After an evaluation, GNOME has moved from Bugzilla to GitLab. Learn more about GitLab.
No new issues can be reported in GNOME Bugzilla anymore.
To report an issue in a GNOME project, go to GNOME GitLab.
Do not go to GNOME Gitlab for: Bluefish, Doxygen, GnuCash, GStreamer, java-gnome, LDTP, NetworkManager, Tomboy.
Bug 705220 - Enables using unicode (non ASCII) to name output files
Enables using unicode (non ASCII) to name output files
Status: RESOLVED FIXED
Product: doxygen
Classification: Other
Component: general
1.8.6-GIT
Other All
: Normal enhancement
: ---
Assigned To: Dimitri van Heesch
Dimitri van Heesch
Depends on:
Blocks:
 
 
Reported: 2013-08-01 00:49 UTC by Suzumizaki-Kimitaka
Modified: 2014-04-21 10:09 UTC
See Also:
GNOME target: ---
GNOME version: ---


Attachments
fix to enable to make the file named with non ASCII(Unicode) characters (6.19 KB, patch)
2013-08-01 00:49 UTC, Suzumizaki-Kimitaka
none Details | Review
Updated patch for 1.8.6 release (2.64 KB, patch)
2013-12-27 06:00 UTC, Suzumizaki-Kimitaka
none Details | Review

Description Suzumizaki-Kimitaka 2013-08-01 00:49:15 UTC
Created attachment 250573 [details] [review]
fix to enable to make the file named with non ASCII(Unicode) characters

As you know, we can use unicode for filenames
even the files over the internet. (For example, non English versions of Wikipedia)

With the patch here, the doxygen is enabled to use unicode (not only ASCII) characters directly for filenames, instead of using _xHH_xHH_xHH format.

I added LIMIT_FNAME_WITH_ASCII option and we can set it NO(0) to enable this feature (Ofcourse default is YES due to compatibility).
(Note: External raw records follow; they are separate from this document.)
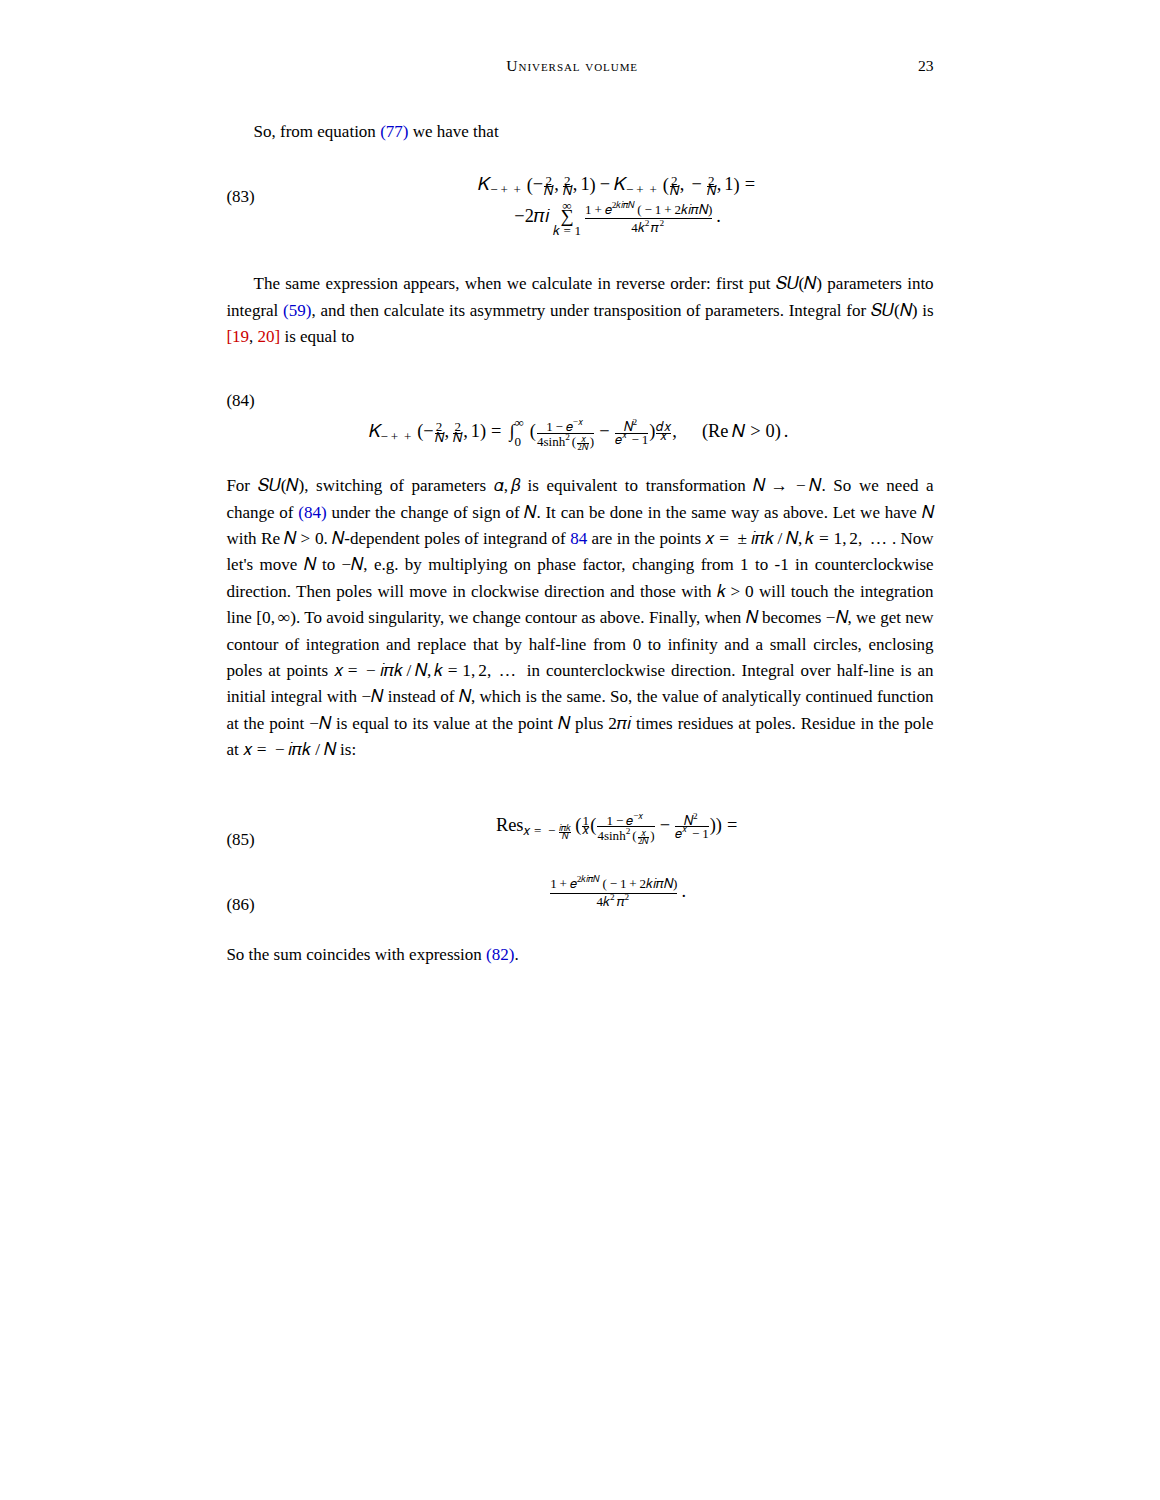Universal volume 23
So, from equation (77) we have that
(83)
K−++ ( −2N , 2N , 1 ) − K−++ ( 2N , −2N , 1 ) =
−2πi ∑ k=1 ∞ 1+ e2kiπN (−1+2kiπN) 4k2π2 .
The same expression appears, when we calculate in reverse order: first put SU(N) parameters into integral (59), and then calculate its asymmetry under transposition of parameters. Integral for SU(N) is [19, 20] is equal to
(84)
K−++ ( −2N , 2N , 1 ) = ∫ 0 ∞ ( 1−e−x 4sinh2(x2N) − N2 ex−1 ) dxx , (ReN>0) .
For SU(N), switching of parameters α,β is equivalent to transformation N→−N. So we need a change of (84) under the change of sign of N. It can be done in the same way as above. Let we have N with ReN>0. N-dependent poles of integrand of 84 are in the points x=±iπk/N,k=1,2,…. Now let's move N to −N, e.g. by multiplying on phase factor, changing from 1 to -1 in counterclockwise direction. Then poles will move in clockwise direction and those with k>0 will touch the integration line [0,∞). To avoid singularity, we change contour as above. Finally, when N becomes −N, we get new contour of integration and replace that by half-line from 0 to infinity and a small circles, enclosing poles at points x=−iπk/N,k=1,2,… in counterclockwise direction. Integral over half-line is an initial integral with −N instead of N, which is the same. So, the value of analytically continued function at the point −N is equal to its value at the point N plus 2πi times residues at poles. Residue in the pole at x=−iπk/N is:
(85)
Resx=−iπkN ( 1x ( 1−e−x 4sinh2(x2N) − N2 ex−1 ) ) =
(86)
1+ e2kiπN (−1+2kiπN) 4k2π2 .
So the sum coincides with expression (82).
Note: For Windows, Another fix is also required. See Bug 705217.

Regards,
Suzumizaki-Kimitaka
Comment 1 Suzumizaki-Kimitaka 2013-12-27 06:00:33 UTC
Created attachment 264920 [details] [review]
Updated patch for 1.8.6 release

Here is updated patch to catch up with 1.8.6 release.

Regards,
Suzumizaki-Kimitaka
Comment 2 Dimitri van Heesch 2013-12-30 20:27:37 UTC
Hi Suzumizaki,

Thanks for the update.

I've reworked your patch a bit (result should be the same).
I've named the option 'ALLOW_UNICODE_NAMES' and used the code below.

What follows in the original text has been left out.